Coast’s ‘Face of the Games’ a decade on
EVE Lutze remembers holding hands with then-premier Anna Bligh the day the Gold Coast won the rights to host the 2018 Commonwealth Games.
She was nine years old and on one of her first trips overseas, to a country with just 55,000 people.
That moment at St Kitts and Nevis in 2011 seems like half a lifetime ago for Eve, because it actually is.
She was in the junior grades at All Saints Anglican School when plucked from a group photo to become the face of the Games campaign, appearing on buses, banners and flying around the world.
She continued to be the "unofficial face" of the event.
"When we first started we honestly had no idea it was going to be such a major role for so many years," she said.
"Obviously, I'm very grateful that it was me.
"I remember (when we won the bid) I turned around and I just burst into tears. (Then Games chairman) Mark Stockwell gave me a huge hug. It was just the most rewarding moment.
"I honestly can't express enough how fast the whole journey did go. It was sad, but to see everything come together so well was very rewarding.
"I'm lucky to have been a part of it all."
Today, Eve is a university student with dreams to be at the next Commonwealth Games - only this time as a competitor.

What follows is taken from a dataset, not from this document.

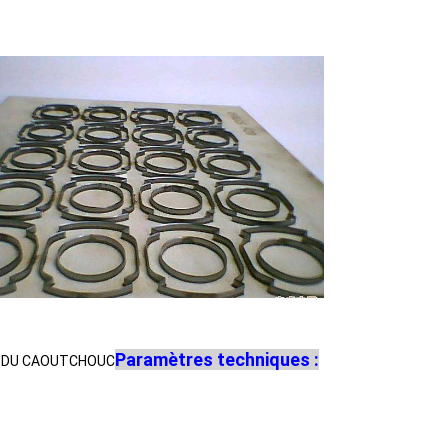
Paramètres techniques :
T DU CAOUTCHOUC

The 18-year-old is an elite long-distance swimmer. She competed at last year's Australian trials to try and make the Coast Games, but did not qualify.
She credits GC2018 with boosting her confidence and inspiring her to continue in sport.
"I was exposed to a lot of things that a normal nine-year-old would not be exposed to, and it's honestly shaped me to be the adult that I am now," she said.
"I had to be very disciplined and work very hard. I had to be around very influential people, act a certain way, look a certain way.
"I had to grow up very quickly but I was also surrounded by people who knew I was still a little girl.
"It definitely has had a major impact on my life."
Eve, who hopes to become a special-education teacher after she graduates from Griffith University, said she had managed to keep a close bond with several major Games figures.
"(Mark Stockwell and Andrew Baildon) were very, very influential and supportive in the original days and they still are now.
"I still refer to them as my uncles and my absolute support system. Mark has always said, 'you didn't change a bit'."